Heartlands Hostpital

The diabetes centre at Heartlands Hospital operates as the main hub for all diabetes services at the trust. The outpatient services are developed based on the local needs of the population as well as in keeping with the academic status of the unit. Following merger of Solihull and Heartlands hospital, there has been improved co-ordination of diabetes services across the two sites that has enabled cross working between the two sites. While  some of the  essential  services  are made available  at  both  sites, patients  from all the  three sites have unrestricted access to  specialised  diabetes  services some of  which are located at the Heartlands  site. The diabetes centre at Heartlands functions as a one stop clinic with access to multidisciplinary care all under one roof. There are 10,000 patients registered with the diabetes clinics across the trust accounting for nearly 26,000 visits annually.

Solihull Hospital

Diabetes  services  at  Solihull  Hospital  are led  by  Dr Andrew Bates  and  are supported  by  Dr Muhammad Ali  Karamat, Dr  Ali  Kamal, Prof  Stevens, Prof  Barnett, Dr  Jayadave Shakher and Dr  Azam. Dr Bates and Dr Karamat are primarily based at Solihull hospital and also provide in patient diabetes care. There are a  range of  diabetes  outpatient  clinics at  Solihull Hospital  including  the  complex/ general  diabetes  clinics, Diabetic  foot  clinic (  runs  parallel  to  general  diabetes   clinic), diabetes  antenatal  clinic,  insulin pump  clinic  and  nurse led  clinics. All clinics are supported by the Diabetes Specialist Nursing team, dieticians and podiatry team. In addition to the diabetes  clinics on the  Solihull Hospital site, the  Diabetes  Consultants  also  support  community  clinics  ( Dr  Bates, Dr Karamat  and  Dr Ali Kamal). Some of these  clinics  run on a  weekly  basis  and are  supported by GPs  with  special interest Dr Iyer and  Dr Gandhi.

Recently , there has been a review of the  diabetes  services at Solihull Hospital  with a view to  providing a more comprehensive and integrated  diabetes  care  within the  Solihull  Clinical  Commissioning  group. This plan will allow  greater  co-ordination between primary, community  and  secondary care services  and  provide seamless care for patients  with  diabetes.

Good Hope Hospital

Good Hope Hospital is one of main acute hospitals within the Heart Of England NHS Trust. Diabetes  services  at the Good  Hope  site have been developed to cater to the needs of the local population and are lead  locally by Dr  Sharon Jones. Currently there are 3 consultants working on the Good Hope site.The Good Hope consultants Drs Jones and Teh are joined for delivery of outpatient services by Dr Sud Ramachandran, Consultant Chemical Pathologist (Clinical).

The consultants on the Good Hope site provide diabetes and endocrine services to the local populations of North Birmingham and South Staffs. The majority of the GPs in the area provide excellent care and have undertaken accredited diabetes courses. Secondary care provision of diabetes services are therefore predominantly delivered to patients with complex clinical needs and for specialist diabetes services including new therapies, insulin pump therapy, continuous glucose monitoring, pre-pregnancy counselling, antenatal diabetes care, young adult care and acute diabetes foot care. There is also close working with the paediatric diabetes team particularly for transition clinics. The  organisation of the  directorate  allows  for  all  complex  patients  requiring additional  care  to be  referred to Heartlands Hospital wherever necessary.

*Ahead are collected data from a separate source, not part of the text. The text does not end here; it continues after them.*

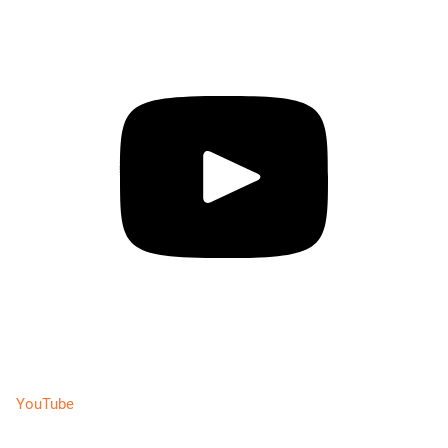
YouTube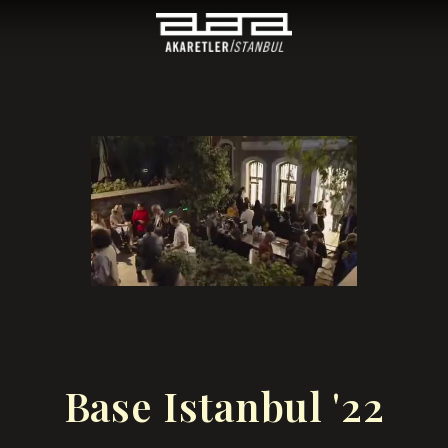
Base Istanbul '22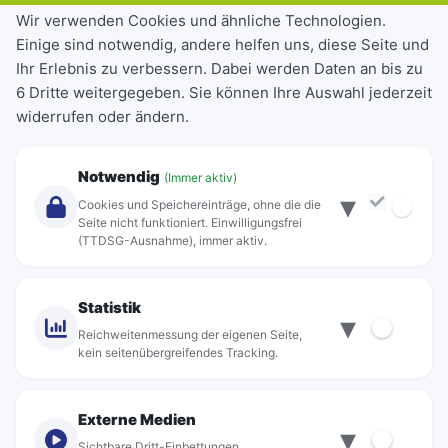
Tickets & Tarife
Wir verwenden Cookies und ähnliche Technologien.
Einige sind notwendig, andere helfen uns, diese Seite und
Deutschlandticket
Ihr Erlebnis zu verbessern. Dabei werden Daten an bis zu
Schülerkarte
6 Dritte weitergegeben. Sie können Ihre Auswahl jederzeit
Einzeltickets
widerrufen oder ändern.
Abonnements
Unternehmen
Notwendig
(Immer aktiv)
▾
Über Rebus
Cookies und Speichereinträge, ohne die die
Jobs
Seite nicht funktioniert. Einwilligungsfrei
(TTDSG-Ausnahme), immer aktiv.
Projekte
rebus-aktiv
Kontakt
Statistik
▾
Standorte
Reichweitenmessung der eigenen Seite,
kein seitenübergreifendes Tracking.
Externe Medien
▾
Sichtbare Dritt-Einbettungen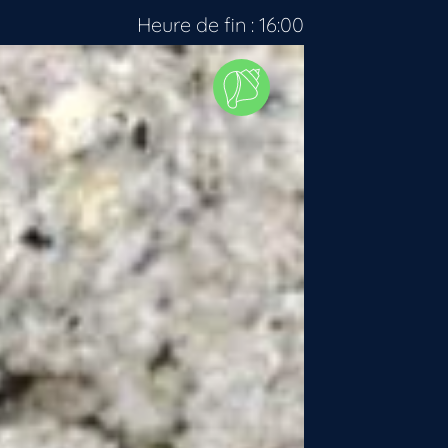
Heure de fin : 16:00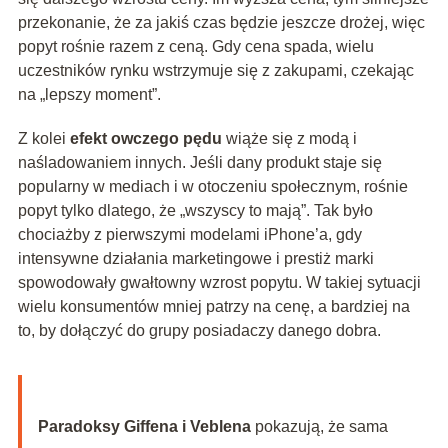
przekonanie, że za jakiś czas będzie jeszcze drożej, więc
popyt rośnie razem z ceną. Gdy cena spada, wielu
uczestników rynku wstrzymuje się z zakupami, czekając
na „lepszy moment”.
Z kolei
efekt owczego pędu
wiąże się z modą i
naśladowaniem innych. Jeśli dany produkt staje się
popularny w mediach i w otoczeniu społecznym, rośnie
popyt tylko dlatego, że „wszyscy to mają”. Tak było
chociażby z pierwszymi modelami iPhone’a, gdy
intensywne działania marketingowe i prestiż marki
spowodowały gwałtowny wzrost popytu. W takiej sytuacji
wielu konsumentów mniej patrzy na cenę, a bardziej na
to, by dołączyć do grupy posiadaczy danego dobra.
Paradoksy Giffena i Veblena
pokazują, że sama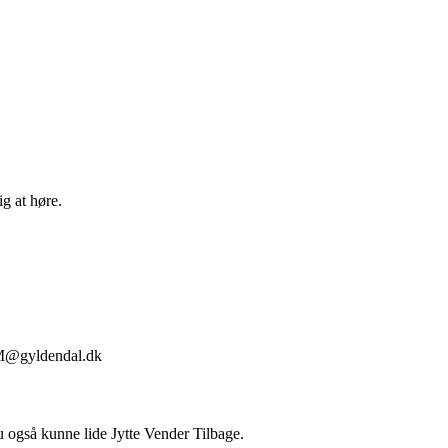
g at høre.
BBM@gyldendal.dk
du også kunne lide Jytte Vender Tilbage.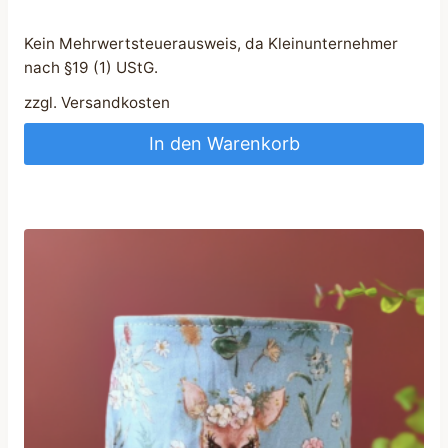
Kein Mehrwertsteuerausweis, da Kleinunternehmer
nach §19 (1) UStG.
zzgl.
Versandkosten
In den Warenkorb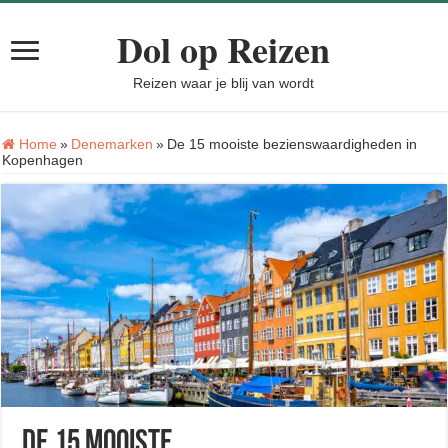
Dol op Reizen
Reizen waar je blij van wordt
Home
»
Denemarken
»
De 15 mooiste bezienswaardigheden in
Kopenhagen
De 15 mooiste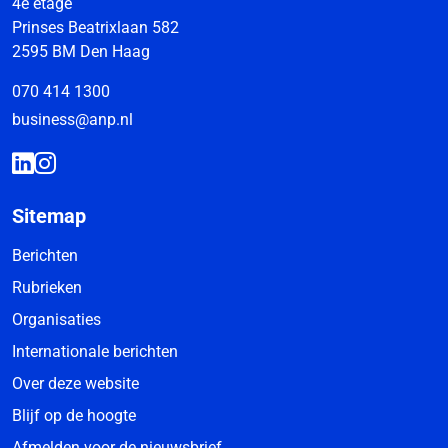
4e etage
Prinses Beatrixlaan 582
2595 BM Den Haag
070 414 1300
business@anp.nl
Sitemap
Berichten
Rubrieken
Organisaties
Internationale berichten
Over deze website
Blijf op de hoogte
Afmelden voor de nieuwsbrief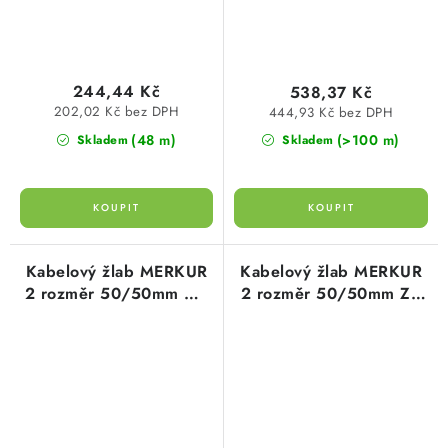
244,44 Kč
538,37 Kč
202,02 Kč bez DPH
444,93 Kč bez DPH
(48 m)
(>100 m)
Skladem
Skladem
Kabelový žlab MERKUR
Kabelový žlab MERKUR
2 rozměr 50/50mm GZ
2 rozměr 50/50mm ZZ
galvanicky zinkováno
žárově zinkováno
drátěný ARK-211110
drátěný ARK-221110
Arkys
Arkys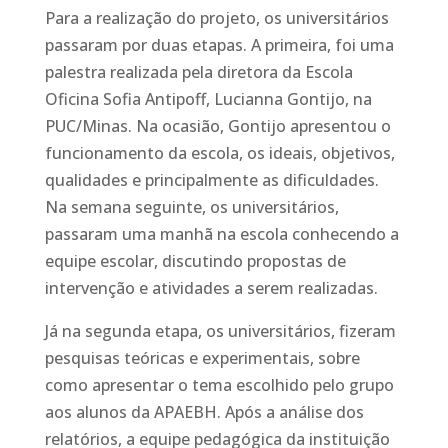
Para a realização do projeto, os universitários
passaram por duas etapas. A primeira, foi uma
palestra realizada pela diretora da Escola
Oficina Sofia Antipoff, Lucianna Gontijo, na
PUC/Minas. Na ocasião, Gontijo apresentou o
funcionamento da escola, os ideais, objetivos,
qualidades e principalmente as dificuldades.
Na semana seguinte, os universitários,
passaram uma manhã na escola conhecendo a
equipe escolar, discutindo propostas de
intervenção e atividades a serem realizadas.
Já na segunda etapa, os universitários, fizeram
pesquisas teóricas e experimentais, sobre
como apresentar o tema escolhido pelo grupo
aos alunos da APAEBH. Após a análise dos
relatórios, a equipe pedagógica da instituição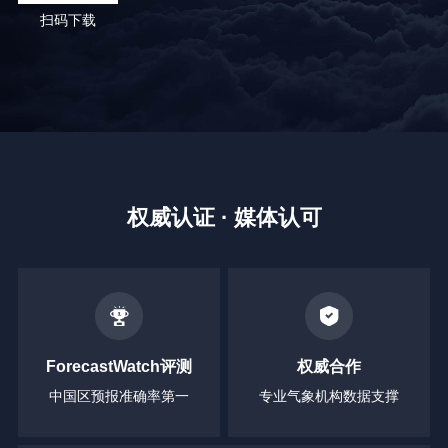
扫码下载
权威认证 · 媒体认可
ForecastWatch评测
权威合作
中国区预报准确率第一
专业气象机构数据支撑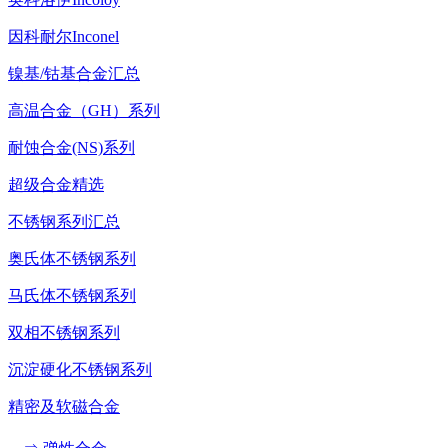
因科耐尔Inconel
镍基/钴基合金汇总
高温合金（GH）系列
耐蚀合金(NS)系列
超级合金精选
不锈钢系列汇总
奥氏体不锈钢系列
马氏体不锈钢系列
双相不锈钢系列
沉淀硬化不锈钢系列
精密及软磁合金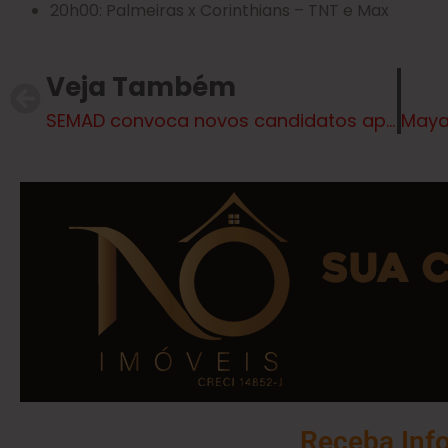
20h00: Palmeiras x Corinthians – TNT e Max
Veja Também
SEMAD convoca novos candidatos aprovados no Processo Seletivo Unificado, veja os cargos;
Receba Inf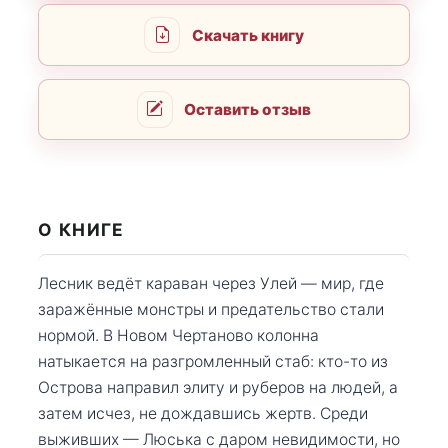
Скачать книгу
Оставить отзыв
О КНИГЕ
Лесник ведёт караван через Улей — мир, где
заражённые монстры и предательство стали
нормой. В Новом Чертаново колонна
натыкается на разгромленный стаб: кто-то из
Острова направил элиту и руберов на людей, а
затем исчез, не дождавшись жертв. Среди
выживших — Люська с даром невидимости, но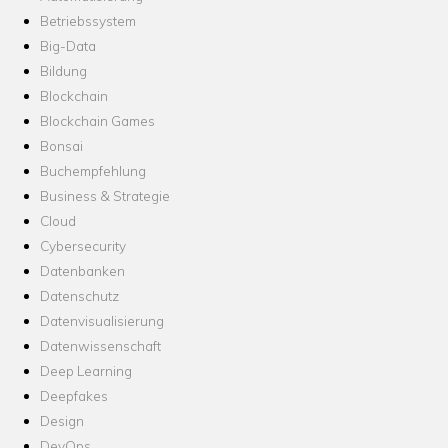
Betriebssystem
Big-Data
Bildung
Blockchain
Blockchain Games
Bonsai
Buchempfehlung
Business & Strategie
Cloud
Cybersecurity
Datenbanken
Datenschutz
Datenvisualisierung
Datenwissenschaft
Deep Learning
Deepfakes
Design
DevOps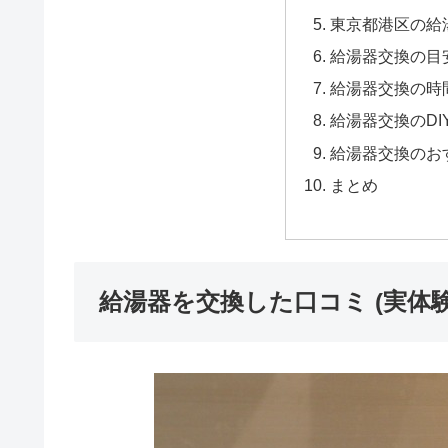
東京都港区の給湯
給湯器交換の目
給湯器交換の時
給湯器交換のDI
給湯器交換のお
まとめ
給湯器を交換した口コミ (実体験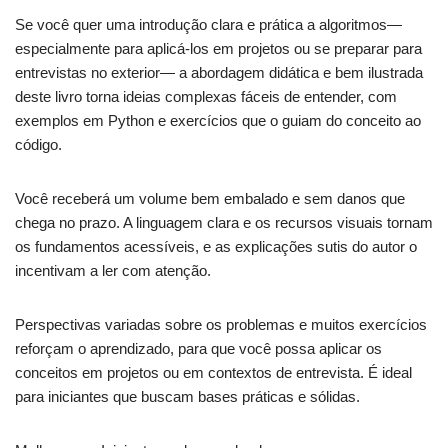
Se você quer uma introdução clara e prática a algoritmos—
especialmente para aplicá‑los em projetos ou se preparar para
entrevistas no exterior— a abordagem didática e bem ilustrada
deste livro torna ideias complexas fáceis de entender, com
exemplos em Python e exercícios que o guiam do conceito ao
código.
Você receberá um volume bem embalado e sem danos que
chega no prazo. A linguagem clara e os recursos visuais tornam
os fundamentos acessíveis, e as explicações sutis do autor o
incentivam a ler com atenção.
Perspectivas variadas sobre os problemas e muitos exercícios
reforçam o aprendizado, para que você possa aplicar os
conceitos em projetos ou em contextos de entrevista. É ideal
para iniciantes que buscam bases práticas e sólidas.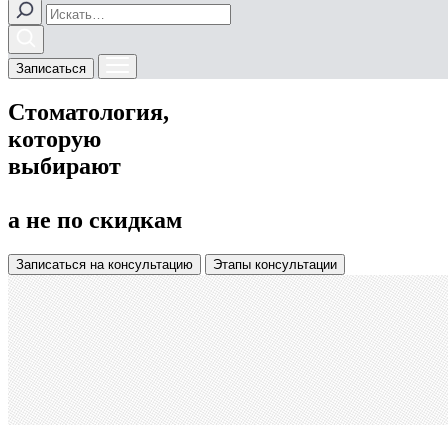
Записаться
Стоматология,
которую
выбирают
а не по скидкам
Записаться
на консультацию
Этапы консультации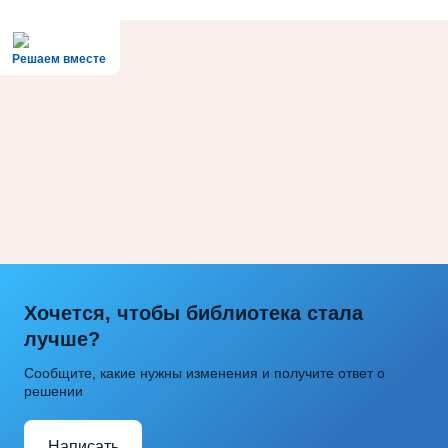
Решаем вместе
Хочется, чтобы библиотека стала
лучше?
Сообщите, какие нужны изменения и получите ответ о
решении
Написать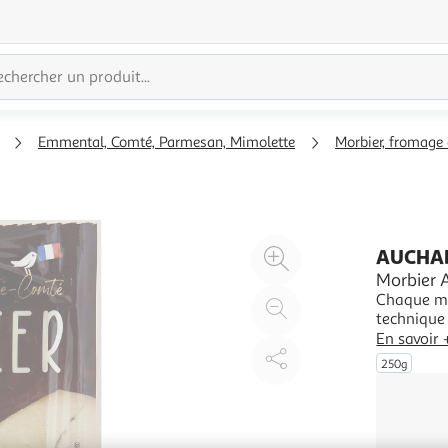
Emmental, Comté, Parmesan, Mimolette
Morbier, fromage
Agrandir
AUCHAN
l'illustration
Morbier
Chaque mor
à
Réduire
technique 
200%
l'illustration
et d'affin
En savoir 
à
Partager
Son lait i
250g
selection
100
le
%
produit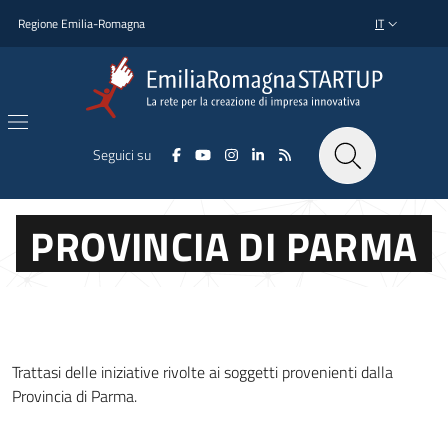
Salta al contenuto principale
Salta al piè di pagina
Regione Emilia-Romagna
IT
SELETTORE L
Seguici su
PROVINCIA DI PARMA
Trattasi delle iniziative rivolte ai soggetti provenienti dalla
Provincia di Parma.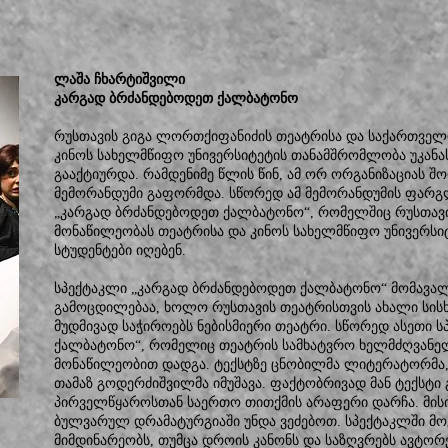
ლაშა ჩხარტიშვილი
კარგად ბრძანდებოდეთ ქალბატონო
რუსთავის გიგა ლორთქიფანიძის თეატრისა და საქართველ
კინოს სახელმწიფო უნივერსიტეტის თანამშრომლობა უკან
გააქტიურდა. რამდენიმე წლის წინ, ამ ორ ორგანიზაციას
მემორანდუმი გაფორმდა. სწორედ ამ მემორანდუმის ფარგლ
„კარგად ბრძანდებოდეთ ქალბატონო“, რომელშიც რუსთავი
მონაწილეობას თეატრისა და კინოს სახელმწიფო უნივერსი
სტუდენტები იღებენ.
სპექტაკლი „კარგად ბრძანდებოდეთ ქალბატონო“ მომავალ
გამოცდილებაა, ხოლო რუსთავის თეატრისთვის ახალი სის
მუდმივად საჭიროებს ნებისმიერი თეატრი. სწორედ ასეთი 
ქალბატონო“, რომელიც თეატრის სამხატვრო ხელმძღვანელ
მონაწილეობით დადგა. ტექსტზე ცნობილმა ლიტერატორმა,
თამაზ გოდერძიშვილმა იმუშავა. ფაქტობრივად მან ტექსტი
პირველწყაროსთან საერთო თითქმის არაფერი დარჩა. მისი
ბულვარულ დრამატურგიაში უნდა ვეძებოთ. სპექტაკლში მო
მიმდინარეობს, თუმცა დროის კანონს და საზღვრებს ავტორ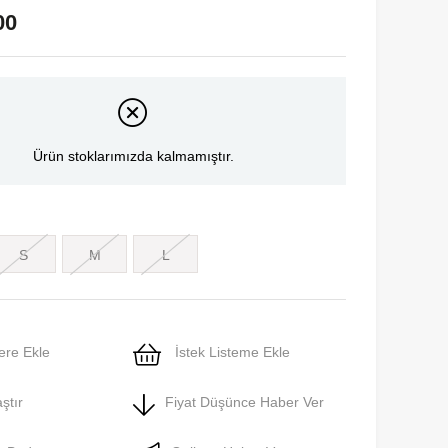
00
Ürün stoklarımızda kalmamıştır.
S
M
L
ere Ekle
İstek Listeme Ekle
ştır
Fiyat Düşünce Haber Ver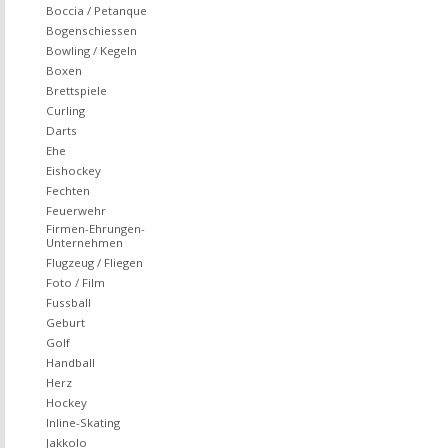
Boccia / Petanque
Bogenschiessen
Bowling / Kegeln
Boxen
Brettspiele
Curling
Darts
Ehe
Eishockey
Fechten
Feuerwehr
Firmen-Ehrungen-
Unternehmen
Flugzeug / Fliegen
Foto / Film
Fussball
Geburt
Golf
Handball
Herz
Hockey
Inline-Skating
Jakkolo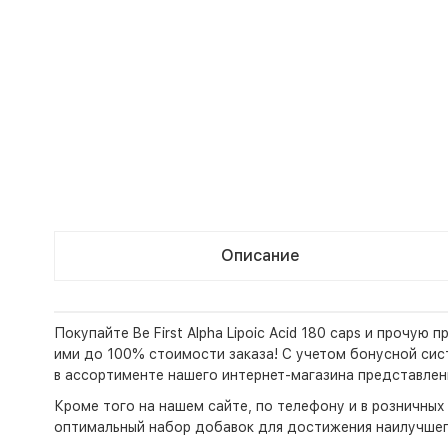
Описание
Покупайте Be First Alpha Lipoic Acid 180 caps и прочу
ими до 100% стоимости заказа! С учетом бонусной систе
в ассортименте нашего интернет-магазина представлен
Кроме того на нашем сайте, по телефону и в розничны
оптимальный набор добавок для достижения наилучшег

There are a number of peripheral clinics held at two community Hospitals, Sir Robert Peel Hospital in Tamworth and Samuel Johnson Hospital in Lichfield. The consultants work with the South Staffs DSNs and podiatrists in those clinics. The majority of our clinics book both new and follow up patients for consultant lists.

The diabetes team at Good Hope Hospital currently manage the inpatient beds on an ongoing care ward where patients with diabetes as a cause of admission or as an additional diagnosis are preferentially placed. During 2013 there will be reorganisation of general medical beds and ward responsibilities. It is planned that the Diabetes Consultants will reduce their inpatient beds to half a ward (the ward to be shared with another medical speciality), and will then provide an outreach, early review and admission avoidance service. Currently the team is supported by 2 SpRs, a Clinical Fellow, an ST1, one F2 and 2 F1s (one shared with Clinical Chemistry).